Makanan penutup ini bisa disajikan hangat atau dingin. Mereka memiliki tekstur yang agak kenyal dengan lapisan eksterior gula mengkristal. Asam sitrat atau jus jeruk nipis kadang ditambahkan ke sirup, begitu pula air mawar. Jalebi dimakan dengan dadih atau rabri (India Utara) bersamaan dengan pilihan rasa lain seperti kewra (wangi air).
Makanan penutup ini bisa disajikan hangat atau dingin. Mereka memiliki tekstur yang agak kenyal dengan lapisan eksterior gula mengkristal. Asam sitrat atau jus jeruk nipis kadang ditambahkan ke sirup, begitu pula air mawar. Jalebi dimakan dengan dadih atau rabri (India Utara) bersamaan dengan pilihan rasa lain seperti kewra (wangi air).
Hidangan ini tidak menjadi bertabrakan dengan permen dan varian serupa seperti imarti dan chhena jalebi.

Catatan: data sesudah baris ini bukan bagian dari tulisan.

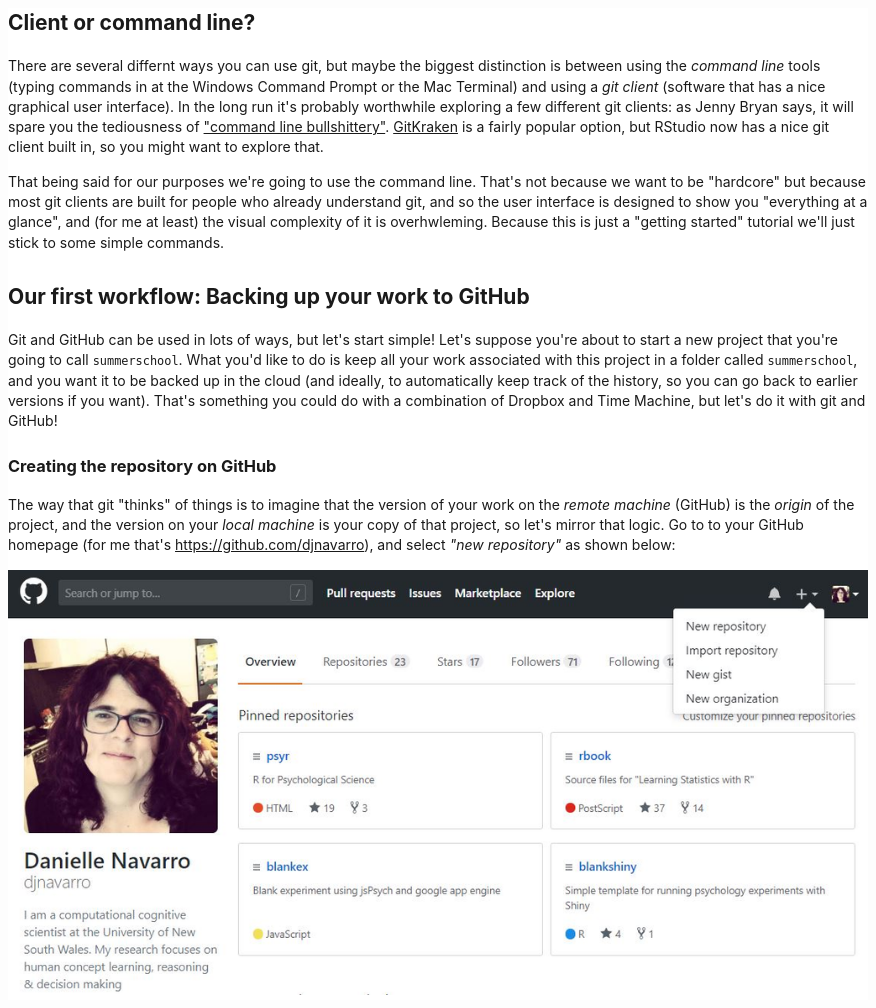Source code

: Client or command line?
-----------------------

There are several differnt ways you can use git, but maybe the biggest distinction is between using the *command line* tools (typing commands in at the Windows Command Prompt or the Mac Terminal) and using a *git client* (software that has a nice graphical user interface). In the long run it's probably worthwhile exploring a few different git clients: as Jenny Bryan says, it will spare you the tediousness of ["command line bullshittery"](http://www.pgbovine.net/command-line-bullshittery.htm). [GitKraken](https://www.gitkraken.com/) is a fairly popular option, but RStudio now has a nice git client built in, so you might want to explore that.

That being said for our purposes we're going to use the command line. That's not because we want to be "hardcore" but because most git clients are built for people who already understand git, and so the user interface is designed to show you "everything at a glance", and (for me at least) the visual complexity of it is overhwleming. Because this is just a "getting started" tutorial we'll just stick to some simple commands.

Our first workflow: Backing up your work to GitHub
--------------------------------------------------

Git and GitHub can be used in lots of ways, but let's start simple! Let's suppose you're about to start a new project that you're going to call `summerschool`. What you'd like to do is keep all your work associated with this project in a folder called `summerschool`, and you want it to be backed up in the cloud (and ideally, to automatically keep track of the history, so you can go back to earlier versions if you want). That's something you could do with a combination of Dropbox and Time Machine, but let's do it with git and GitHub!

### Creating the repository on GitHub

The way that git "thinks" of things is to imagine that the version of your work on the *remote machine* (GitHub) is the *origin* of the project, and the version on your *local machine* is your copy of that project, so let's mirror that logic. Go to to your GitHub homepage (for me that's <https://github.com/djnavarro>), and select *"new repository"* as shown below:

![](./images/new_repository1.jpg)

Jalebi diyakini berasal dari sajian serupa Asia Barat. Menurut Hobson-Jobson, kata jalebi berasal dari kata Arab zulabiya atau zolbiya Persia, nama untuk hidangan serupa. Di komunitas Kristen di Asia Barat, disajikan pada Pesta Theophany (Epifani), sering dengan gula kering dan gula kayu manis atau gula pasir. Di Iran, di mana ia dikenal sebagai zolbiya, yang manis secara tradisional diberikan kepada orang miskin selama bulan Ramadhan. Sebuah buku masak abad ke-10 memberi beberapa resep zulubiya. Ada beberapa resep resep abad ke-13 yang manis, yang paling banyak diterima disebutkan dalam sebuah buku masak oleh Muhammad bin Hasan al-Baghdadi.

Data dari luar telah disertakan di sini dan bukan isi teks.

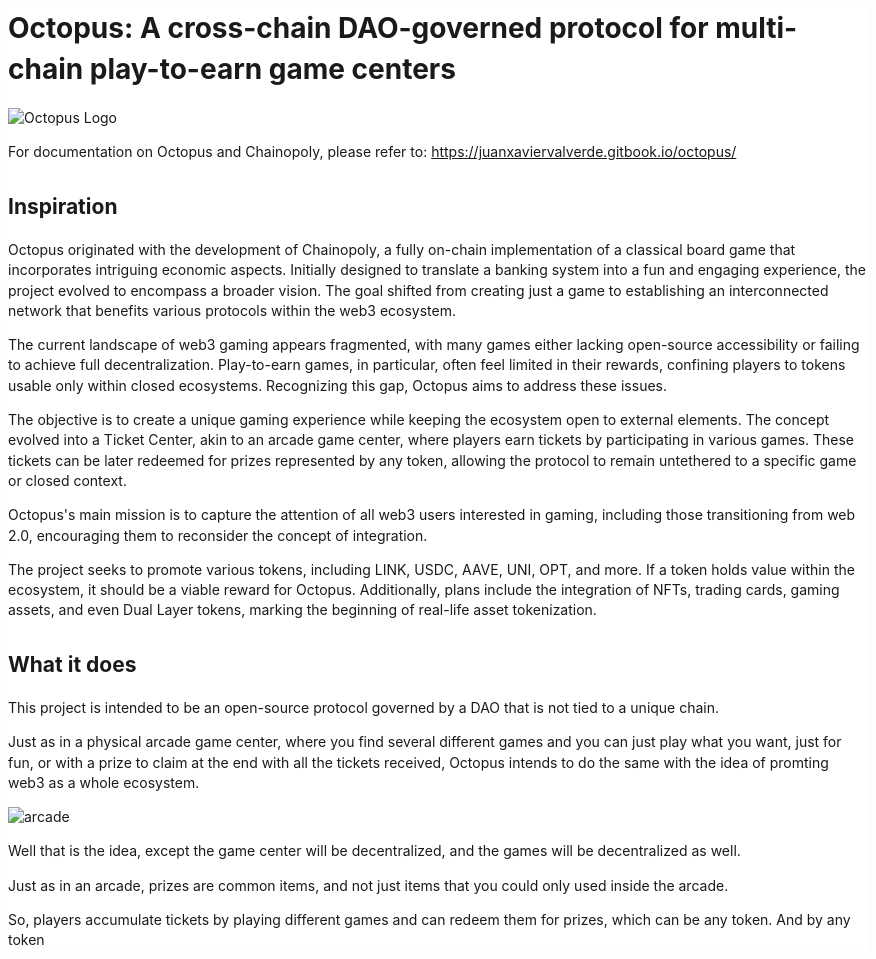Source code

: # Octopus: A cross-chain DAO-governed protocol for multi-chain play-to-earn game centers

![Octopus Logo](https://i.ibb.co/h2tFgBR/logo1.jpg)

For documentation on Octopus and Chainopoly, please refer to: https://juanxaviervalverde.gitbook.io/octopus/

## Inspiration

Octopus originated with the development of Chainopoly, a fully on-chain implementation of a classical board game that incorporates intriguing economic aspects. Initially designed to translate a banking system into a fun and engaging experience, the project evolved to encompass a broader vision. The goal shifted from creating just a game to establishing an interconnected network that benefits various protocols within the web3 ecosystem.

The current landscape of web3 gaming appears fragmented, with many games either lacking open-source accessibility or failing to achieve full decentralization. Play-to-earn games, in particular, often feel limited in their rewards, confining players to tokens usable only within closed ecosystems. Recognizing this gap, Octopus aims to address these issues.

The objective is to create a unique gaming experience while keeping the ecosystem open to external elements. The concept evolved into a Ticket Center, akin to an arcade game center, where players earn tickets by participating in various games. These tickets can be later redeemed for prizes represented by any token, allowing the protocol to remain untethered to a specific game or closed context.

Octopus's main mission is to capture the attention of all web3 users interested in gaming, including those transitioning from web 2.0, encouraging them to reconsider the concept of integration.

The project seeks to promote various tokens, including LINK, USDC, AAVE, UNI, OPT, and more. If a token holds value within the ecosystem, it should be a viable reward for Octopus. Additionally, plans include the integration of NFTs, trading cards, gaming assets, and even Dual Layer tokens, marking the beginning of real-life asset tokenization.

## What it does

This project is intended to be an open-source protocol governed by a DAO that is not tied to a unique chain.

Just as in a physical arcade game center, where you find several different games and you can just play what you want, just for fun, or with a prize to claim at the end with all the tickets received, Octopus intends to do the same with the idea of promting web3 as a whole ecosystem.

![arcade](https://i.ibb.co/3kyhNNf/tc.jpg)

Well that is the idea, except the game center will be decentralized, and the games will be decentralized as well.

Just as in an arcade, prizes are common items, and not just items that you could only used inside the arcade.

So, players accumulate tickets by playing different games and can redeem them for prizes, which can be any token. And by any token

Piring tersebut dibawa ke India Abad Pertengahan oleh penjajah Turki yang berbahasa Persia. Pada abad ke 15 India, jalebi dikenal sebagai Kundalika atau Jalavallika. Priyamkarnrpakatha, sebuah karya oleh penulis Jain Jinasura, yang disusun sekitar tahun 1450 M, menyebutkan jalebi dalam konteks makan malam yang diselenggarakan oleh seorang pedagang kaya. Gunyagunabodhini, karya Sanskerta lain yang berkencan sebelum 1600 M, berisi daftar bahan dan resep hidangan; Ini identik dengan yang digunakan untuk mempersiapkan jalebi modern.
Ernest A Hamwi, seorang imigran Suriah ke Amerika Serikat, diyakini telah menggunakan versi Persia zalabia sebagai kerucut es krim awal.